Publications & Presentations
January 11, 2021

The Orange Book Transparency Act (the Act), signed into law on January 5, 2021, was intended to help ensure that the Orange Book–the resource managed by FDA that provides information to the public on certain patents and regulatory exclusivities for approved pharmaceuticals—is accurate and up-to-date. Among other things, the Act specifies what information must be submitted to the FDA, what patent information should be listed and when patents should be delisted—most particularly after a determination they are invalid. The Act largely codifies existing regulations but, despite its name, fails to provide certainty as to whether device patents should be submitted for listing in the Orange Book.

Types of Patents to be Listed:

The Act makes clear that the only types of patents that are to be listed in the Orange Book are drug substance (active ingredient) patents, drug compound (formulation or composition) patents and approved methods of use patents. Although these requirements are not new, the Act affirmatively states that patents that are not drug substance patents, drug compound patents and approved methods of use patents should not be listed. To date, FDA’s role has always been ministerial as it does not independently evaluate whether the patents submitted by the NDA applicant are properly listed and relies solely on the NDA applicant’s submission. Nonetheless, the best practice for applicants is to comply with the statutory mandate when identifying patents to be submitted.

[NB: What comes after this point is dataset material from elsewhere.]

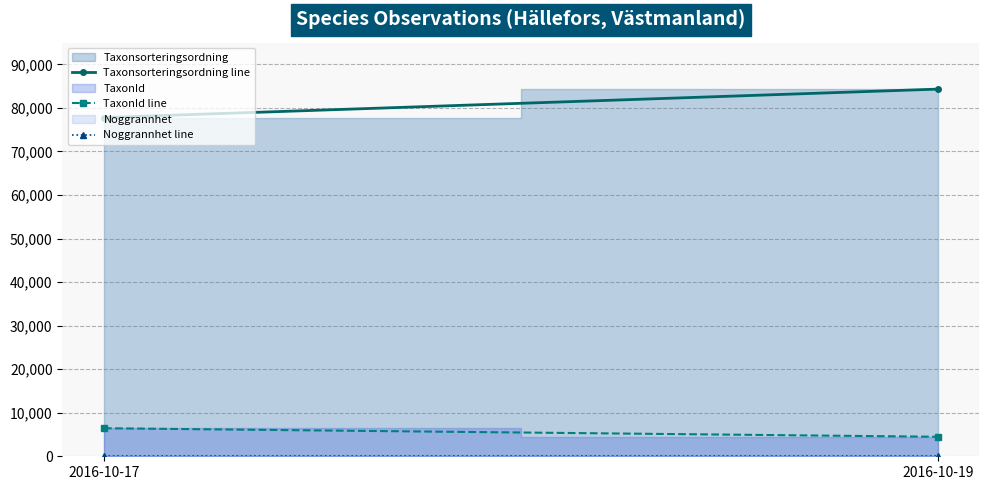

At which label is Taxonsorteringsordning line closest to 81064?

2016-10-17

Patents that Must be Timely Delisted:

The Act further codifies FDA regulations regarding the delisting of patents. In particular, the Act requires NDA applicants to amend or withdraw within 14 days any claim of a patent that has “been cancelled or invalidated pursuant to a final decision issued by the [PTAB] or by a court, from which no appeal has been, or can be taken.” While this has always been the case, numerous litigants have had to deal with an NDA/patent holder who fails or refuses to delist patents found invalid. The expectation is that this codification will bolster any challenges that need be made to ensure timely delisting. Of note, however, this provision of the Act only applies to invalidity decisions issued after the date of enactment. 

Uncertainty as to Device Patents:

The Act fails to provide certainty as to whether device patents that are associated with approved pharmaceuticals should be listed in the Orange Book. In the past, where a delivery device is relied upon to administer a drug substance to a patient, questions have arisen as to what patents are appropriate for listing in the Orange Book. Often if a delivery device patent also includes as part of its claims the drug substance (e.g., “A metered dose inhaler including drug substance X”), the patent is listed in the Orange Book as the patent being submitted claims the finished dosage form of the approved product. Some NDA applicants have also listed patents in the Orange Book that protect the drug delivery device, per se, where the patent is silent on the drug being delivered.

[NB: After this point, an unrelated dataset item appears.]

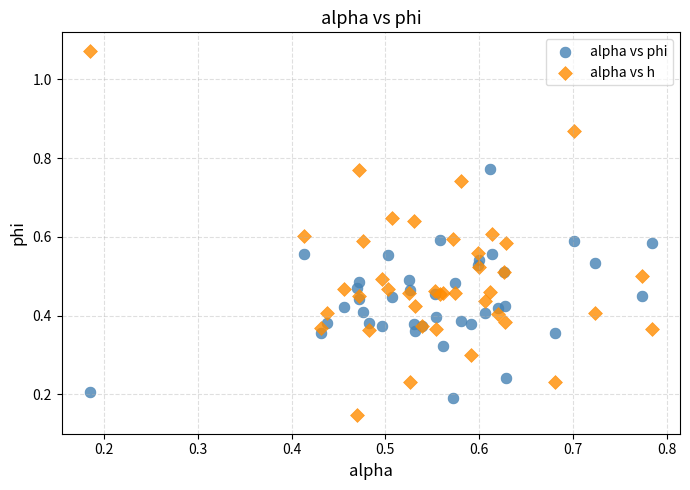

Which series contains the lowest Y value?

alpha vs h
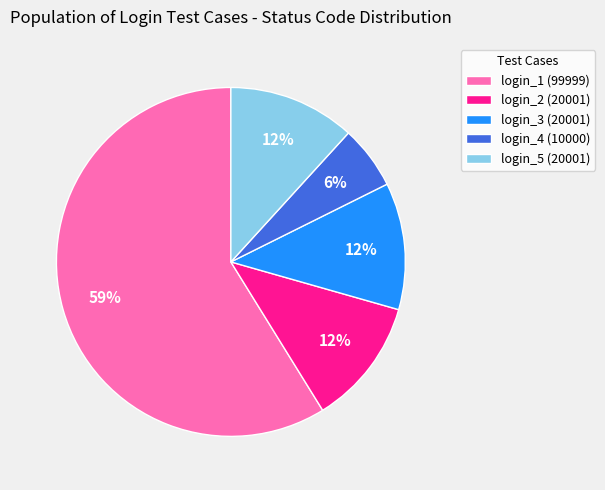

How many slices are in this pie chart?

5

However, the Act fails to address the question of whether a patent that cannot easily be classified as a drug substance, drug product or a method of use should be listed in the Orange Book. Prior to enactment of the Act, FDA failed to provide clear direction and, as a result, NDA applicants often took the position that the law required the submission of such ambiguous patents for listing. As a matter of practice, NDA applicants commonly submitted device patents for listing in the Orange Book.

Accordingly, NDA applicants are likely to continue to exercise their own discretion on whether to submit device patents for listing in the Orange Book. As a general guideline, a patent claim that has specific language linking the device to the approved drug substance is more likely to accord with the statutory mandate. By comparison, a patent claim that only protects the device or its components without any linkage to the drug substance or drug product is less likely to fall within the scope of patents that are permitted to be listed.

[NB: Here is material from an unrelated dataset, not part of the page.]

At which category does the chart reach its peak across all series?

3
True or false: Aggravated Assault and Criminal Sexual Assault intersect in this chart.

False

Subsequent Review and Reporting:

Implicitly acknowledging the uncertain status of device patents, the Act requires the FDA within one year of enactment to solicit public comments on the types of patent information that should be included (or removed) and to report to Congress a summary of such comments and actions the FDA is considering taking in response to the public comments. The Act further requires the Comptroller General of the United States to issue a report within two years of enactment on drug/device patents, including recommendations on what types of drug/device patents should be listed and which ones should not be listed. While the FDA’s report and the Comptroller General’s findings remain to be seen, further legislation in this area is possible. Pharmaceutical companies with products that utilize device would be well served to monitor the situation for further developments.